Garrison L. Hilliard
2016-05-26 09:26:50 UTC
Did massive solar flares set up conditions for life on early Earth?
A new model suggests that the bombardment of charged particles, thanks
to the active young sun, could have yielded conditions favorable to
life on early Earth. If correct, it could solve a long-standing
paradox.
By Eva Botkin-Kowacki, Staff writer MAY 24, 2016
A tantrum-throwing baby sun might have triggered the chemical
reactions that made life on Earth possible, according to a new model
proposed by NASA scientists.
For life as we know it to emerge, the planet needed to be warm and
wet. Those conditions are evident as the sun beats down on Earth
today, but 4 billion years ago the sun was not as strong. In fact,
this young sun was so faint at about 70 percent of today's
brightness that early Earth should have been more of a snowball than
a tropical paradise.

> _MATERIAL PROVIDED_
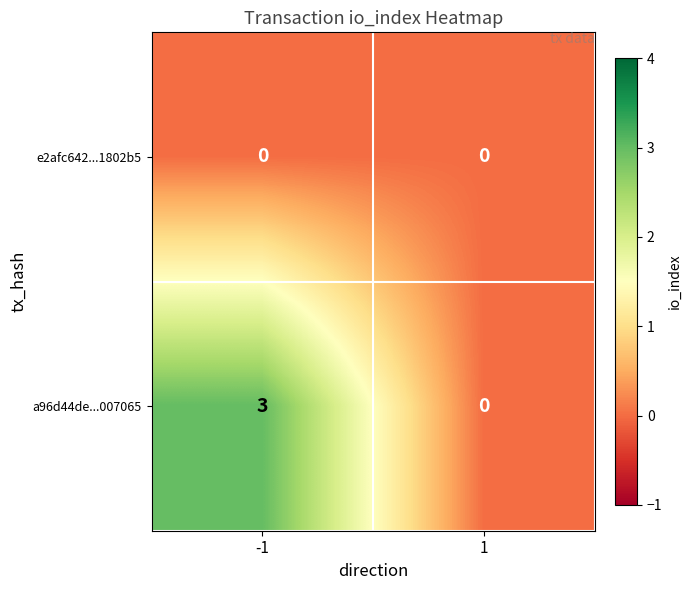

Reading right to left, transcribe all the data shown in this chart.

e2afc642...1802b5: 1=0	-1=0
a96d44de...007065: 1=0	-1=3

> _EXERCISE TASKS_
1. Reproduce the passage of the solar flare article from "Garrison L. Hilliard" to "by NASA scientists.".
2. Write the next part of the solar flare article, picking up after its final sentence.
The material was drawn from a different source.

> _NUMBERED ANSWERS_
1.
Garrison L. Hilliard
2016-05-26 09:26:50 UTC
Did massive solar flares set up conditions for life on early Earth?
A new model suggests that the bombardment of charged particles, thanks
to the active young sun, could have yielded conditions favorable to
life on early Earth. If correct, it could solve a long-standing
paradox.
By Eva Botkin-Kowacki, Staff writer MAY 24, 2016
A tantrum-throwing baby sun might have triggered the chemical
reactions that made life on Earth possible, according to a new model
proposed by NASA scientists.

2.
And yet, some 3.8 billion years ago, life arose.
Recommended: Do you know Planet Earth? Take the quiz.
How was it that early Earth had liquid water and was warm enough for
life to emerge, but the sun was not nearly the heat source it is
today? Scientists call this the "faint young sun paradox."
The volatility of the young sun may actually resolve this problem,
according to a new paper published Monday in the journal Nature
Geoscience. And this process could inform scientists in the hunt for
life on other planets, too.
The young sun wasn't just bombarding the early Earth with heat waves.
The model is a bit more complex, as lead author Vladimir Airapetian
explains, using human infants as a metaphor:
"Since birth, stars, like babies, undergo evolutionary emotional
changes," Dr. Airapetian, a researcher at NASA's Goddard Space Flight
Center, tells The Christian Science Monitor.
Human babies, Airapetian describes, are very emotional at first. They
scream, they cry, they throw tantrums. Throughout all of these
outbursts, they expel energy. Baby stars are similarly restless. They
frequently spew out massive clouds of solar plasma in what's called a
coronal mass ejection.
"Eventually they slow down in their emotions," Airapetian says. "So
today our sun is a pretty emotionally stable star."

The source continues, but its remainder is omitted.